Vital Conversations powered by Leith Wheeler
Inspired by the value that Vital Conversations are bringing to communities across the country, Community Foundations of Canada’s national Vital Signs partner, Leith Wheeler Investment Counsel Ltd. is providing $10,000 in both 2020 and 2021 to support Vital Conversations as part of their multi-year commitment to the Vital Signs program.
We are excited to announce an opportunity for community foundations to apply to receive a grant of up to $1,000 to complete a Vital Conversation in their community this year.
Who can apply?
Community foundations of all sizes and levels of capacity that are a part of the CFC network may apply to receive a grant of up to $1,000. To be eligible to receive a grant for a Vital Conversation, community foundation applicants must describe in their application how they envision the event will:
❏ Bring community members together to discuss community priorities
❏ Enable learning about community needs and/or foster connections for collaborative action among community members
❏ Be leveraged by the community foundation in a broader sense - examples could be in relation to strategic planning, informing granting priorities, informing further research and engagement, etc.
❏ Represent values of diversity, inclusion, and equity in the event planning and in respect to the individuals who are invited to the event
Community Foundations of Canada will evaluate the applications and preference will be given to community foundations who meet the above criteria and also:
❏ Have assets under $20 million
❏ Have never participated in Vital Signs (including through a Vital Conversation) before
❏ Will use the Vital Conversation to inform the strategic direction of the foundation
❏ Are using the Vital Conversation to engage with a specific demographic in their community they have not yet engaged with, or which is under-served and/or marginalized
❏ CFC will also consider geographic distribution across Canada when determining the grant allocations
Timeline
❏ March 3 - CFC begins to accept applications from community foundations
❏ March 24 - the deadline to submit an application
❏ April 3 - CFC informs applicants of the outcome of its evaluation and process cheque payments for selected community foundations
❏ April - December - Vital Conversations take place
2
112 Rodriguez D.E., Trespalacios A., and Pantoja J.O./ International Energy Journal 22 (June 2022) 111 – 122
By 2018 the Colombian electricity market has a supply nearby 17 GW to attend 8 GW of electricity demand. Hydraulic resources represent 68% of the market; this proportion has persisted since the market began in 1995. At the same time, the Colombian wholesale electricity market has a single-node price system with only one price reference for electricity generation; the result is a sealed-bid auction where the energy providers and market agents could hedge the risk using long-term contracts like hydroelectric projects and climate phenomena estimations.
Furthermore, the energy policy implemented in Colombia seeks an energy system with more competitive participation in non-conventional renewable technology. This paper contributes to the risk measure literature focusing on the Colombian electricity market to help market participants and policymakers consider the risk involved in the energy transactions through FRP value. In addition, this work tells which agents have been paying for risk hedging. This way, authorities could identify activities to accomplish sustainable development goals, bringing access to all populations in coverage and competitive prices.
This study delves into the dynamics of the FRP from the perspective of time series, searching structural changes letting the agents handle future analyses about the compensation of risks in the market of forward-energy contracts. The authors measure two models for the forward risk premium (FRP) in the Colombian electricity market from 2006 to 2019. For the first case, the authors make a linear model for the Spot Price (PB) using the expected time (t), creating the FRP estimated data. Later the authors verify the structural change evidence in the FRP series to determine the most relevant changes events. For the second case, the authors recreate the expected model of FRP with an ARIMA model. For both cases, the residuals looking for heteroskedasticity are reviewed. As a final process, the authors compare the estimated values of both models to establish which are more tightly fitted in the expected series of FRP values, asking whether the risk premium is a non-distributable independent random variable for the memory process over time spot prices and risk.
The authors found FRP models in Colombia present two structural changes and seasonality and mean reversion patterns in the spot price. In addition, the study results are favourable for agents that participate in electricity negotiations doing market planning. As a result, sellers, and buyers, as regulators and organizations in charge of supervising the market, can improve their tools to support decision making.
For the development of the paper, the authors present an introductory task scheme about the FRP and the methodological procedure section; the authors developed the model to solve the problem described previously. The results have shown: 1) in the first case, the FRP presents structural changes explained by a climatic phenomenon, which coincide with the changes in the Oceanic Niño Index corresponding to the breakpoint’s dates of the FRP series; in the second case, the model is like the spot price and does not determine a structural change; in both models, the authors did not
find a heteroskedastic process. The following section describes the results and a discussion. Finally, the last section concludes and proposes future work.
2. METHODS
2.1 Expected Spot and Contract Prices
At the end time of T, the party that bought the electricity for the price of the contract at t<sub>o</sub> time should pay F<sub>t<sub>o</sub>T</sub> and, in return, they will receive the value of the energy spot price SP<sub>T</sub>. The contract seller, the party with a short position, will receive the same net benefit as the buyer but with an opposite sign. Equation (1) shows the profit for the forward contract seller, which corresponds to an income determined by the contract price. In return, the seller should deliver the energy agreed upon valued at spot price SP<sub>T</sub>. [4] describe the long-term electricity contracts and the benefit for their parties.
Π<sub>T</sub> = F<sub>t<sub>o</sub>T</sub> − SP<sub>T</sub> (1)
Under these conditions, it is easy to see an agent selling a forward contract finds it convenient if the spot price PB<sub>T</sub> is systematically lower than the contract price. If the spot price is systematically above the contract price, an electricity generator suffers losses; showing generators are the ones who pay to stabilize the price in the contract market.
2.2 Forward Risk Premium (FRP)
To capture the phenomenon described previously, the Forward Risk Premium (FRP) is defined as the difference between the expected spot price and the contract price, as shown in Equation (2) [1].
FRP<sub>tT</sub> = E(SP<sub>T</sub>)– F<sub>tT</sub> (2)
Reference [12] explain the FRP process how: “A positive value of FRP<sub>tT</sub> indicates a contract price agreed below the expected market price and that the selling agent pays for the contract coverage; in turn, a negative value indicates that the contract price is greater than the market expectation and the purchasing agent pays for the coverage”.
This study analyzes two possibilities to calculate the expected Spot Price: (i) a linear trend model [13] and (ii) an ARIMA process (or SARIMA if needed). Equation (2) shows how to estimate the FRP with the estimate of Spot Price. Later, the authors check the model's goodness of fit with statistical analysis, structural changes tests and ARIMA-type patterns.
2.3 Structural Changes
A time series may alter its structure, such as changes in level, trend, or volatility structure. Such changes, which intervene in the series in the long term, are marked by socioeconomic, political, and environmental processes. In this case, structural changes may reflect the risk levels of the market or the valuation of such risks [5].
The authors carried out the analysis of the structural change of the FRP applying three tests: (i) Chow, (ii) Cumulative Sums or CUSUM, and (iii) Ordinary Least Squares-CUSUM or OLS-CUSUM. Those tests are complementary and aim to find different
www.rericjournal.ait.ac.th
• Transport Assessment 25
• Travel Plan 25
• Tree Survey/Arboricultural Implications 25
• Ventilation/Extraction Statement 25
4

■ ■ ■ ■ ■

- _YOUR OBJECTIVE_
Each line of the material above must be retyped exactly as written.

- _REPLY_
Vital Conversations powered by Leith Wheeler
Inspired by the value that Vital Conversations are bringing to communities across the country, Community Foundations of Canada’s national Vital Signs partner, Leith Wheeler Investment Counsel Ltd. is providing $10,000 in both 2020 and 2021 to support Vital Conversations as part of their multi-year commitment to the Vital Signs program.
We are excited to announce an opportunity for community foundations to apply to receive a grant of up to $1,000 to complete a Vital Conversation in their community this year.
Who can apply?
Community foundations of all sizes and levels of capacity that are a part of the CFC network may apply to receive a grant of up to $1,000. To be eligible to receive a grant for a Vital Conversation, community foundation applicants must describe in their application how they envision the event will:
❏ Bring community members together to discuss community priorities
❏ Enable learning about community needs and/or foster connections for collaborative action among community members
❏ Be leveraged by the community foundation in a broader sense - examples could be in relation to strategic planning, informing granting priorities, informing further research and engagement, etc.
❏ Represent values of diversity, inclusion, and equity in the event planning and in respect to the individuals who are invited to the event
Community Foundations of Canada will evaluate the applications and preference will be given to community foundations who meet the above criteria and also:
❏ Have assets under $20 million
❏ Have never participated in Vital Signs (including through a Vital Conversation) before
❏ Will use the Vital Conversation to inform the strategic direction of the foundation
❏ Are using the Vital Conversation to engage with a specific demographic in their community they have not yet engaged with, or which is under-served and/or marginalized
❏ CFC will also consider geographic distribution across Canada when determining the grant allocations
Timeline
❏ March 3 - CFC begins to accept applications from community foundations
❏ March 24 - the deadline to submit an application
❏ April 3 - CFC informs applicants of the outcome of its evaluation and process cheque payments for selected community foundations
❏ April - December - Vital Conversations take place
2
112 Rodriguez D.E., Trespalacios A., and Pantoja J.O./ International Energy Journal 22 (June 2022) 111 – 122
By 2018 the Colombian electricity market has a supply nearby 17 GW to attend 8 GW of electricity demand. Hydraulic resources represent 68% of the market; this proportion has persisted since the market began in 1995. At the same time, the Colombian wholesale electricity market has a single-node price system with only one price reference for electricity generation; the result is a sealed-bid auction where the energy providers and market agents could hedge the risk using long-term contracts like hydroelectric projects and climate phenomena estimations.
Furthermore, the energy policy implemented in Colombia seeks an energy system with more competitive participation in non-conventional renewable technology. This paper contributes to the risk measure literature focusing on the Colombian electricity market to help market participants and policymakers consider the risk involved in the energy transactions through FRP value. In addition, this work tells which agents have been paying for risk hedging. This way, authorities could identify activities to accomplish sustainable development goals, bringing access to all populations in coverage and competitive prices.
This study delves into the dynamics of the FRP from the perspective of time series, searching structural changes letting the agents handle future analyses about the compensation of risks in the market of forward-energy contracts. The authors measure two models for the forward risk premium (FRP) in the Colombian electricity market from 2006 to 2019. For the first case, the authors make a linear model for the Spot Price (PB) using the expected time (t), creating the FRP estimated data. Later the authors verify the structural change evidence in the FRP series to determine the most relevant changes events. For the second case, the authors recreate the expected model of FRP with an ARIMA model. For both cases, the residuals looking for heteroskedasticity are reviewed. As a final process, the authors compare the estimated values of both models to establish which are more tightly fitted in the expected series of FRP values, asking whether the risk premium is a non-distributable independent random variable for the memory process over time spot prices and risk.
The authors found FRP models in Colombia present two structural changes and seasonality and mean reversion patterns in the spot price. In addition, the study results are favourable for agents that participate in electricity negotiations doing market planning. As a result, sellers, and buyers, as regulators and organizations in charge of supervising the market, can improve their tools to support decision making.
For the development of the paper, the authors present an introductory task scheme about the FRP and the methodological procedure section; the authors developed the model to solve the problem described previously. The results have shown: 1) in the first case, the FRP presents structural changes explained by a climatic phenomenon, which coincide with the changes in the Oceanic Niño Index corresponding to the breakpoint’s dates of the FRP series; in the second case, the model is like the spot price and does not determine a structural change; in both models, the authors did not
find a heteroskedastic process. The following section describes the results and a discussion. Finally, the last section concludes and proposes future work.
2. METHODS
2.1 Expected Spot and Contract Prices
At the end time of T, the party that bought the electricity for the price of the contract at t<sub>o</sub> time should pay F<sub>t<sub>o</sub>T</sub> and, in return, they will receive the value of the energy spot price SP<sub>T</sub>. The contract seller, the party with a short position, will receive the same net benefit as the buyer but with an opposite sign. Equation (1) shows the profit for the forward contract seller, which corresponds to an income determined by the contract price. In return, the seller should deliver the energy agreed upon valued at spot price SP<sub>T</sub>. [4] describe the long-term electricity contracts and the benefit for their parties.
Π<sub>T</sub> = F<sub>t<sub>o</sub>T</sub> − SP<sub>T</sub> (1)
Under these conditions, it is easy to see an agent selling a forward contract finds it convenient if the spot price PB<sub>T</sub> is systematically lower than the contract price. If the spot price is systematically above the contract price, an electricity generator suffers losses; showing generators are the ones who pay to stabilize the price in the contract market.
2.2 Forward Risk Premium (FRP)
To capture the phenomenon described previously, the Forward Risk Premium (FRP) is defined as the difference between the expected spot price and the contract price, as shown in Equation (2) [1].
FRP<sub>tT</sub> = E(SP<sub>T</sub>)– F<sub>tT</sub> (2)
Reference [12] explain the FRP process how: “A positive value of FRP<sub>tT</sub> indicates a contract price agreed below the expected market price and that the selling agent pays for the contract coverage; in turn, a negative value indicates that the contract price is greater than the market expectation and the purchasing agent pays for the coverage”.
This study analyzes two possibilities to calculate the expected Spot Price: (i) a linear trend model [13] and (ii) an ARIMA process (or SARIMA if needed). Equation (2) shows how to estimate the FRP with the estimate of Spot Price. Later, the authors check the model's goodness of fit with statistical analysis, structural changes tests and ARIMA-type patterns.
2.3 Structural Changes
A time series may alter its structure, such as changes in level, trend, or volatility structure. Such changes, which intervene in the series in the long term, are marked by socioeconomic, political, and environmental processes. In this case, structural changes may reflect the risk levels of the market or the valuation of such risks [5].
The authors carried out the analysis of the structural change of the FRP applying three tests: (i) Chow, (ii) Cumulative Sums or CUSUM, and (iii) Ordinary Least Squares-CUSUM or OLS-CUSUM. Those tests are complementary and aim to find different
www.rericjournal.ait.ac.th
• Transport Assessment 25
• Travel Plan 25
• Tree Survey/Arboricultural Implications 25
• Ventilation/Extraction Statement 25
4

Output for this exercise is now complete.